Uicab sustained six wounds. He had a six-inch gash to the neck, two others to the forearm and shoulder and three to the abdomen – two of which punctured his liver, causing him to bleed to death.

The assistant state attorney’s version

According to the assistant state attorney, there are key discrepancies in the wife’s account of events. "She insists that it was a mugging, but she told the local auxiliary police officers, who were the first to arrive on the scene and interviewed her, that there were four assailants. Then she told us, and repeated it in her formal statement, that there was only one. However much she must have been in shock, it was a strange mistake to make," he said.

Guadalupe initially testified that the attacker had his face covered by a ski mask, then she said it was stocking. "We do not rule out that it was an assault, but we are trying to establish whether what the woman says is true, or if it could be a crime of passion," Chi Paredes added.

"The paramedic who arrived on the scene feels that she was acting – she shed no tears, nothing," the official said. The Red Cross took seven minutes to get to the scene after being notified, and found Uicab lying mortally wounded. He died 20 minutes later. Chi Paredes suggests that the wife deliberately took a long time to call for help. "We still do not know why she did not react more quickly, or why she did not take him to hospital." He did not believe it was because she was distraught.

Journalists at Channel 8 and Diario de Quintana Roo recalled there had been two other recent assaults on the oceanside drive, but closer to the city. "People here have nothing else to do but go hang out there," said Gerner Corona. One of the victims was knifed in the face.

Few leads

In Chi Paredes’ opinion, there is no evidence so far that the motive for the attack on Uicab was related to his work., and instead it is being investigated as a possible mugging or crime of passion. "Right now I do not link it to his work, because he was a TV cameraman, and the relationship with the government certainly is critical, but we do not believe that has anything to do with it," said Uicab’s former boss at Channel 8, Jorge Carrillo Beltrán.

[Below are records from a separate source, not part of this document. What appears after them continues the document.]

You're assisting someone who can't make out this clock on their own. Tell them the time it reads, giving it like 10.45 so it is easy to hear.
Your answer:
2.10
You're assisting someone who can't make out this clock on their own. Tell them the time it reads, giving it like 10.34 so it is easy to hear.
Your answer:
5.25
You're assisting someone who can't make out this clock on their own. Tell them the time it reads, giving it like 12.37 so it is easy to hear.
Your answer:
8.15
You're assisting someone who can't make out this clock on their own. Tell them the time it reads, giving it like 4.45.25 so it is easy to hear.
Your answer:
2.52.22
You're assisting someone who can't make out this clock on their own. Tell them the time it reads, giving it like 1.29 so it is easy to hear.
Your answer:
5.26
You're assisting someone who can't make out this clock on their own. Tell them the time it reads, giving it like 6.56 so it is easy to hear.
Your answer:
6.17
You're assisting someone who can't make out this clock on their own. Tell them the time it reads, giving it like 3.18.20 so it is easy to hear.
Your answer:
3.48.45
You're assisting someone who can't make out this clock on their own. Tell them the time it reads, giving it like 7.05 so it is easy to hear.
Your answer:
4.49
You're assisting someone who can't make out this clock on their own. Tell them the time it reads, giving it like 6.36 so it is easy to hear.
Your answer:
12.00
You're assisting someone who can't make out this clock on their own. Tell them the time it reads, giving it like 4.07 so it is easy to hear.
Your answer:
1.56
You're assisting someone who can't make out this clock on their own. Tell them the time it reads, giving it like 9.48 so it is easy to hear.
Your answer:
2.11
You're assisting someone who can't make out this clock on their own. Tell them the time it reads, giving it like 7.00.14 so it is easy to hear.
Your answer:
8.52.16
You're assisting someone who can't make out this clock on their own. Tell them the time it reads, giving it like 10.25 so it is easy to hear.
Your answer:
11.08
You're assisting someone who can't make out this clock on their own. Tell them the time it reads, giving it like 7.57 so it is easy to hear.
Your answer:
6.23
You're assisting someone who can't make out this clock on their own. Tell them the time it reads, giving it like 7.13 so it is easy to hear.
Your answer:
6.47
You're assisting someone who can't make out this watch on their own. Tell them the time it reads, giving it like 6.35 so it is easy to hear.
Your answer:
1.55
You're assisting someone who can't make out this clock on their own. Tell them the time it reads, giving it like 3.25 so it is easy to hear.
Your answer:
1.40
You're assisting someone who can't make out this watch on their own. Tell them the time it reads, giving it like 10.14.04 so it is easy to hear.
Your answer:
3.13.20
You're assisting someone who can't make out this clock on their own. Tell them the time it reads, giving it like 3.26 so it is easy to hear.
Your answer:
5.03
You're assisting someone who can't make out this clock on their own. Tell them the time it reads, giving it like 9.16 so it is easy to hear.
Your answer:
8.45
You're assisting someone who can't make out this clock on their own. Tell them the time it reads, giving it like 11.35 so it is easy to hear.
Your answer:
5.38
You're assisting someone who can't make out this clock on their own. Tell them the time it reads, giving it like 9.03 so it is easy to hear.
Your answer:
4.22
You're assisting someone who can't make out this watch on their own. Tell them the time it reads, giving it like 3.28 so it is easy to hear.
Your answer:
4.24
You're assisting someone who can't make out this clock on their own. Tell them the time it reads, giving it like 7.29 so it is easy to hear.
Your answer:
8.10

"We have dealt with a lot of serious issues, but nothing that extreme," said Gonzalo Hermosillo, a reporter who worked alongside Uicab for two years.

Hermosillo and his boss, Jorge Carrillo, recall only one thorny issue that had led to a threat against Uicab. "We are checking the tapes. It was one of the few jobs he did on his own. There was a death threat," Hermosillo said. He was referring to a taping Uicab had done a couple of months earlier on the arrest of a man diagnosed as carrying the HIV virus and accused of attempting to kill his brother-in-law, who had been warning that his relative had AIDS and was deliberately trying to infect his sexual partners.

"We did not think too much about it and we did not follow it up. That was the only threat that William had received," Carrillo Beltrán of Channel 8 said. He did not know if the man was ever formally charged or freed from custody. "We have never reported the threat, because they could detain that man at any time, even though he may not be guilty. We are waiting," he said.

According to Chi Paredes, the case is based fundamentally on Mr. Uicab’s statement. The idea that it was a mugging comes solely from there and the notion that it might have been a crime of passion, from her contradictory remarks.